*** Given entries ***

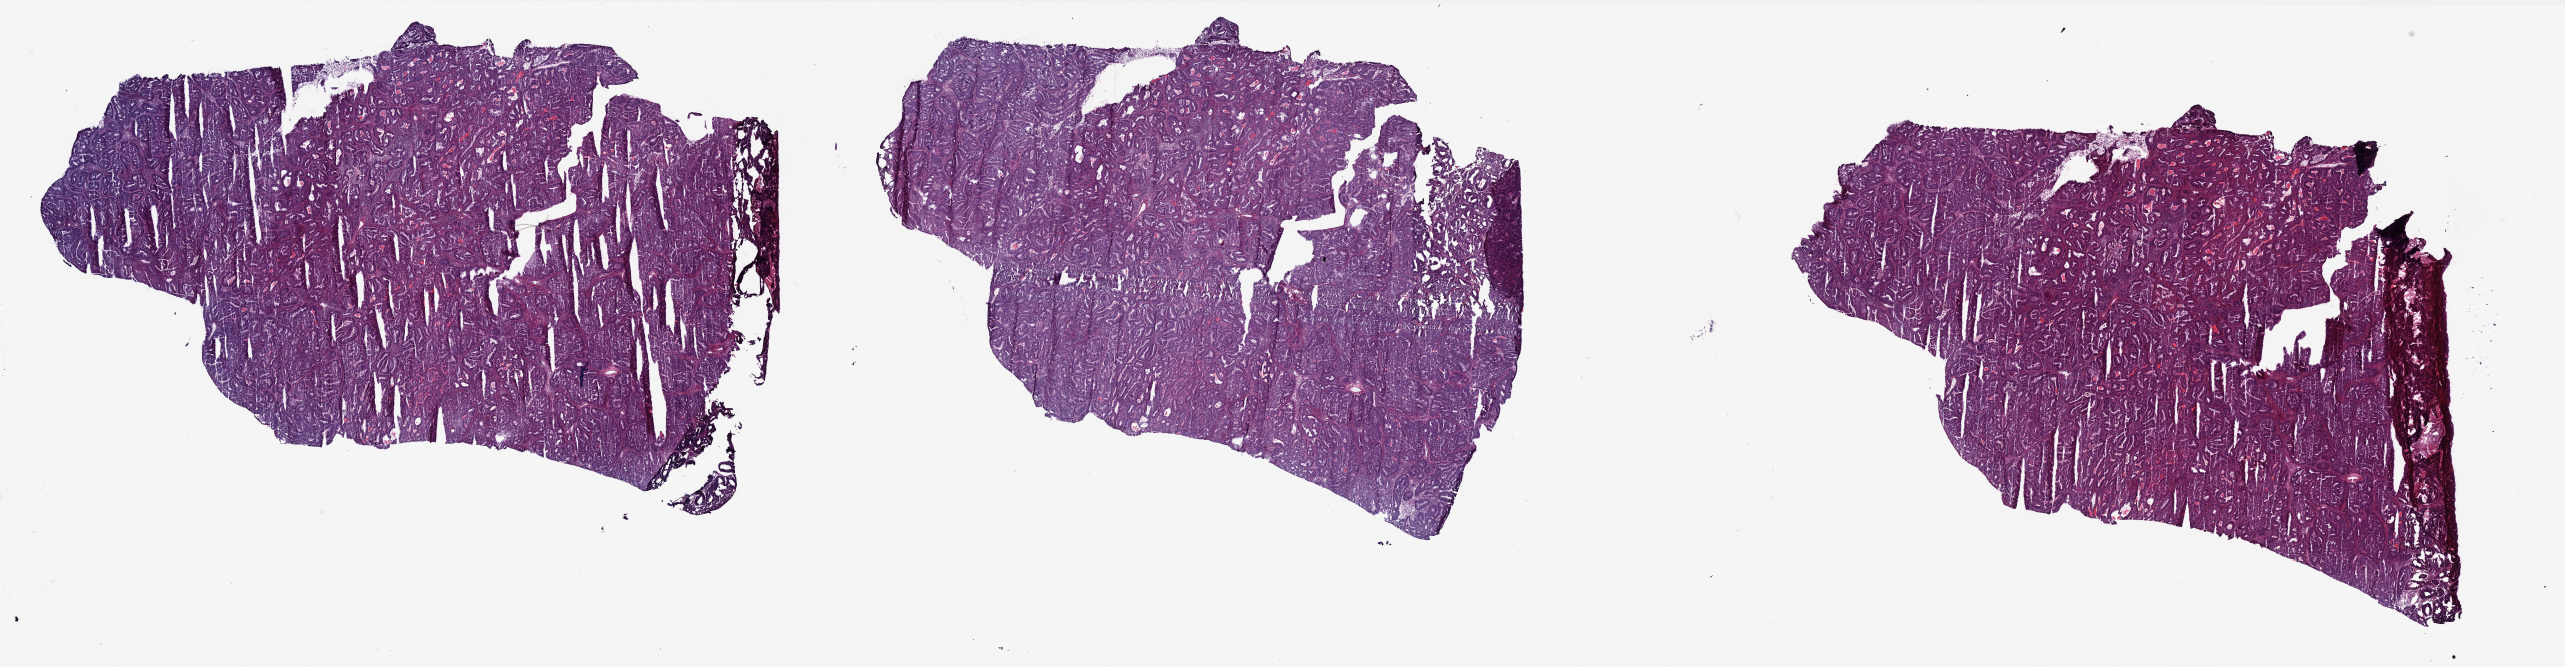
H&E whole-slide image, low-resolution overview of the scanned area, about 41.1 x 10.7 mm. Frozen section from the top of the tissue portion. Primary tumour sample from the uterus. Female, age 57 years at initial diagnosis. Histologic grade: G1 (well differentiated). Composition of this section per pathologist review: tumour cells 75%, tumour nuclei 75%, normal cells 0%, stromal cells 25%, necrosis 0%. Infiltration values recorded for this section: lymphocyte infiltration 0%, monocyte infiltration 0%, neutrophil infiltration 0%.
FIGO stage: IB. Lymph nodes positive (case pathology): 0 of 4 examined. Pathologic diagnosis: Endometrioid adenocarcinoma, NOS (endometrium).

*** End of Given entries ***
*** Given entries ***

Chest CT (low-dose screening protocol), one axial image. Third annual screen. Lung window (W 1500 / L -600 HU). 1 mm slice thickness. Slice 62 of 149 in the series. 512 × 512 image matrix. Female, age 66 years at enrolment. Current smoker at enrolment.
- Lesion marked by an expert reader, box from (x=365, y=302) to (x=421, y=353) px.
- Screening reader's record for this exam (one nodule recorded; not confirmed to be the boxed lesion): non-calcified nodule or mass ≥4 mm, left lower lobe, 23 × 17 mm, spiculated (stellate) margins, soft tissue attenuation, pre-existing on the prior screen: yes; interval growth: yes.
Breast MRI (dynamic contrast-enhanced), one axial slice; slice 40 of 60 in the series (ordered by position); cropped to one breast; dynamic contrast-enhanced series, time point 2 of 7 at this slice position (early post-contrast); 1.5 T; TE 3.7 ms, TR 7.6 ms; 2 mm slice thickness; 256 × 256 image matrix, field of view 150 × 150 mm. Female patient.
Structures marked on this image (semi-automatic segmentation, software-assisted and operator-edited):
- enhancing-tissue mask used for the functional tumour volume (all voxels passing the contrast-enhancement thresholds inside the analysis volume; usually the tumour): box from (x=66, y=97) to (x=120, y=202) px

*** End of Given entries ***

All that is needed is the number of lines in the listing holding the word "from".

3